▶ [Task to complete]:
Going down the listing below, print exactly each line from the one with "200 667 8.73" up to and including the one with "451 412 31.58", and skip the rest.

▶ [Available records]:
---

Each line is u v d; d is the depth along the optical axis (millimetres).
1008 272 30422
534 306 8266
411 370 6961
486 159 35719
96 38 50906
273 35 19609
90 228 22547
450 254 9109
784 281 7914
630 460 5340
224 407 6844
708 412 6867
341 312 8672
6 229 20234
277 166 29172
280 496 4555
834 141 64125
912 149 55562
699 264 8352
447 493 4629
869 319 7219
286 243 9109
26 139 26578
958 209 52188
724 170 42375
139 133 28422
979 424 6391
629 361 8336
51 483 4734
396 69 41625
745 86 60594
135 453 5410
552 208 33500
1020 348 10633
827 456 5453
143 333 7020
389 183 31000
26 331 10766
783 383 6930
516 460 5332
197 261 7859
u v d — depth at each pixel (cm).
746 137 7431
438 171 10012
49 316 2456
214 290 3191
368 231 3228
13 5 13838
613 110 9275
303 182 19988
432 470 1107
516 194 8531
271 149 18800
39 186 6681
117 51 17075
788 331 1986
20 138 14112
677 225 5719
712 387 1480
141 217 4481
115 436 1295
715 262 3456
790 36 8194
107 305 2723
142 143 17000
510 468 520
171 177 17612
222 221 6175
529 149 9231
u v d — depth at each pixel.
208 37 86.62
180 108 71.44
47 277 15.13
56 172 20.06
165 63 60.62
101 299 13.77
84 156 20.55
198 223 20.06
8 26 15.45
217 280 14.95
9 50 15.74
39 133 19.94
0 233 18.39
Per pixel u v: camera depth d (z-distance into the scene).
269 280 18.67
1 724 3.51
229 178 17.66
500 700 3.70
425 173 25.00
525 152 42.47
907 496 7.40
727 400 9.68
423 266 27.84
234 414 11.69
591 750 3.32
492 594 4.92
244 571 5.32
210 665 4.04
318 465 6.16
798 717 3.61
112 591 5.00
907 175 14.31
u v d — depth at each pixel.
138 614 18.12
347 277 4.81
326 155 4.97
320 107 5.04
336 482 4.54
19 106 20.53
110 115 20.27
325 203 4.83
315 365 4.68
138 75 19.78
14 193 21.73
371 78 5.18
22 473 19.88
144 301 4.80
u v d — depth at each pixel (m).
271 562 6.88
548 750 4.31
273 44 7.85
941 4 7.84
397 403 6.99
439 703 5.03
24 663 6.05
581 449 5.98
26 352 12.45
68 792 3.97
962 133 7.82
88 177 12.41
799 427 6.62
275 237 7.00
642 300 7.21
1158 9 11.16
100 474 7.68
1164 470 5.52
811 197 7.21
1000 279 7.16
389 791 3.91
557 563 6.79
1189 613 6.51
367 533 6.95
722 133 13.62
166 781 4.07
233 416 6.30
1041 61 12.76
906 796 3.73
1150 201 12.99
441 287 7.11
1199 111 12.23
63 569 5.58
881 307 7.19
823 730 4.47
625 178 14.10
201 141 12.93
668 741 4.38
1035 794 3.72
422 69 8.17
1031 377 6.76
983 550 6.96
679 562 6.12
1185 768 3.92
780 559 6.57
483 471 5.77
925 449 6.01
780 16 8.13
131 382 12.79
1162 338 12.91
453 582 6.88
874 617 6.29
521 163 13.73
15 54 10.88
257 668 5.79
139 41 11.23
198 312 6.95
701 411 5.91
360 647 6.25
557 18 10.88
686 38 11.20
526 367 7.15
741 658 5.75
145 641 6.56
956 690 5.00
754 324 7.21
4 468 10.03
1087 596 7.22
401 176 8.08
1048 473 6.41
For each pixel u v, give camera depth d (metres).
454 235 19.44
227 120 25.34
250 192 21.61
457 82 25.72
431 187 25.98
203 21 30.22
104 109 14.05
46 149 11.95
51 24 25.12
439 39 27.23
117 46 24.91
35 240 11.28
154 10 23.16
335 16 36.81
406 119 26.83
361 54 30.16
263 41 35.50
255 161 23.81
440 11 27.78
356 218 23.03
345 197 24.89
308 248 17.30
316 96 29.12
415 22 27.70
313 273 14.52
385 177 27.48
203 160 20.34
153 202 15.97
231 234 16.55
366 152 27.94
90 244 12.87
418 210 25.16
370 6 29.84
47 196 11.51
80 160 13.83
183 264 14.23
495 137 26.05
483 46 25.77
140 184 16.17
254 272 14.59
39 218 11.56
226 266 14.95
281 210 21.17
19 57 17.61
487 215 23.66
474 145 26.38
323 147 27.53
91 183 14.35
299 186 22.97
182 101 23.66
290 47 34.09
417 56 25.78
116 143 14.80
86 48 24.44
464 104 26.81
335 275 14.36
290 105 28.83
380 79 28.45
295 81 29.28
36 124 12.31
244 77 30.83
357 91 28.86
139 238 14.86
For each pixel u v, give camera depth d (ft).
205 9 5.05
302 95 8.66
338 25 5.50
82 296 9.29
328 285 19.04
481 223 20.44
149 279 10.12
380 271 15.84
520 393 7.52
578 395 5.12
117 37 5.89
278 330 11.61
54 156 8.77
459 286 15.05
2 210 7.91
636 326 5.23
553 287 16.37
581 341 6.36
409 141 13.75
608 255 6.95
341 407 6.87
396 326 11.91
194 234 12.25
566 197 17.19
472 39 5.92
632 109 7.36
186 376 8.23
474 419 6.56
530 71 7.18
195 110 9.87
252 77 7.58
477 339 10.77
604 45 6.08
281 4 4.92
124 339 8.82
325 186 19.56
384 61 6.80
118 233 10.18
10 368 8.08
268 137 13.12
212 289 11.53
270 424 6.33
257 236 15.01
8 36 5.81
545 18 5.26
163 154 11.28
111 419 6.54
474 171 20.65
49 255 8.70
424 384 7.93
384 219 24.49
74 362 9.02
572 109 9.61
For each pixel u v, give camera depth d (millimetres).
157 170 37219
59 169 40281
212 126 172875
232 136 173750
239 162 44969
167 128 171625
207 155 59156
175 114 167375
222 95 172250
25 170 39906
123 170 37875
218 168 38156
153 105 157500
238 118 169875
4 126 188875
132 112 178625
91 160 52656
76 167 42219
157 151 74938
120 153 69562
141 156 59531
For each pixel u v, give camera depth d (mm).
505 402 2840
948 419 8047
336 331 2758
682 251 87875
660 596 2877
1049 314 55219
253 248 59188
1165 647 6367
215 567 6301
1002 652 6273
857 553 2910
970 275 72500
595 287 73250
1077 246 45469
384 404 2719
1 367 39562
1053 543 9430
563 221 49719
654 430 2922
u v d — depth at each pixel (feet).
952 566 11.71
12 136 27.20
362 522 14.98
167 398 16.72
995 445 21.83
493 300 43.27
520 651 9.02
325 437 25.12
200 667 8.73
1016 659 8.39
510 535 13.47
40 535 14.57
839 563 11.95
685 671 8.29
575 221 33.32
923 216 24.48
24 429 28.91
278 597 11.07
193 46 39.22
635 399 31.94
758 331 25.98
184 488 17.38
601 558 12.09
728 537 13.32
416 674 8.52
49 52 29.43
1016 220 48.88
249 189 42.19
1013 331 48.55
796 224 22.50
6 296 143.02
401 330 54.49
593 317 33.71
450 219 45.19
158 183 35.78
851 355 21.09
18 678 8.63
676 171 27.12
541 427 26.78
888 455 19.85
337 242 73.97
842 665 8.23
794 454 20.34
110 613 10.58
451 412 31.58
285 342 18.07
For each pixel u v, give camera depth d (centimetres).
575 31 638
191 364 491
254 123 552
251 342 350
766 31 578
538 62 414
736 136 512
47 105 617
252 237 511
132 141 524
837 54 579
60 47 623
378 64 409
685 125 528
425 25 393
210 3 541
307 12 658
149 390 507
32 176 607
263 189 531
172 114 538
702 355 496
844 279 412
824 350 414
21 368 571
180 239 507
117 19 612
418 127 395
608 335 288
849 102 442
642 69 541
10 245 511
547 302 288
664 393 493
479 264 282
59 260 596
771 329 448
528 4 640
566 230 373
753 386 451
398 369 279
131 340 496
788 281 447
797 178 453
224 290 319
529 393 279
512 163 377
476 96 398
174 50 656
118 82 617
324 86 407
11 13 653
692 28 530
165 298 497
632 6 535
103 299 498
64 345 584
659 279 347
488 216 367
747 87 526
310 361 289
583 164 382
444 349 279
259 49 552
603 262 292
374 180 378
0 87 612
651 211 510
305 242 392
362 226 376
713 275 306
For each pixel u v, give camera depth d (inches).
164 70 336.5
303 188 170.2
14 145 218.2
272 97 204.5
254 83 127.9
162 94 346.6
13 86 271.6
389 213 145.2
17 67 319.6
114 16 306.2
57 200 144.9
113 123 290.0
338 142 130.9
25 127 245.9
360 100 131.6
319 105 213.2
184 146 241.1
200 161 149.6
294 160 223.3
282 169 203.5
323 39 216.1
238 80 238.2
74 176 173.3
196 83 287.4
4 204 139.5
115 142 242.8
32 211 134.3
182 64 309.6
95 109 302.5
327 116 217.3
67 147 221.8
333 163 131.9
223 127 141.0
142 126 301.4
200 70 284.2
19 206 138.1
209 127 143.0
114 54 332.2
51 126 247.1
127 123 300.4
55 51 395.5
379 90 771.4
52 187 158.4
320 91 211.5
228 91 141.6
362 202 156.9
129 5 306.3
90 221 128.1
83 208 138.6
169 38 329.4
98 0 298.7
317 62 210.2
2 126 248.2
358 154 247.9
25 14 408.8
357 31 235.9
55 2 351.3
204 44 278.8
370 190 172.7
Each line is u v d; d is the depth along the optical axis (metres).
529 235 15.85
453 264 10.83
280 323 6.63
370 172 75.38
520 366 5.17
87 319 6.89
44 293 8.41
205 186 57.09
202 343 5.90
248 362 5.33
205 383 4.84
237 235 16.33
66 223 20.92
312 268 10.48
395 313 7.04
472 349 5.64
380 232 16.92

---

▶ [Solved exercise]:
200 667 8.73
1016 659 8.39
510 535 13.47
40 535 14.57
839 563 11.95
685 671 8.29
575 221 33.32
923 216 24.48
24 429 28.91
278 597 11.07
193 46 39.22
635 399 31.94
758 331 25.98
184 488 17.38
601 558 12.09
728 537 13.32
416 674 8.52
49 52 29.43
1016 220 48.88
249 189 42.19
1013 331 48.55
796 224 22.50
6 296 143.02
401 330 54.49
593 317 33.71
450 219 45.19
158 183 35.78
851 355 21.09
18 678 8.63
676 171 27.12
541 427 26.78
888 455 19.85
337 242 73.97
842 665 8.23
794 454 20.34
110 613 10.58
451 412 31.58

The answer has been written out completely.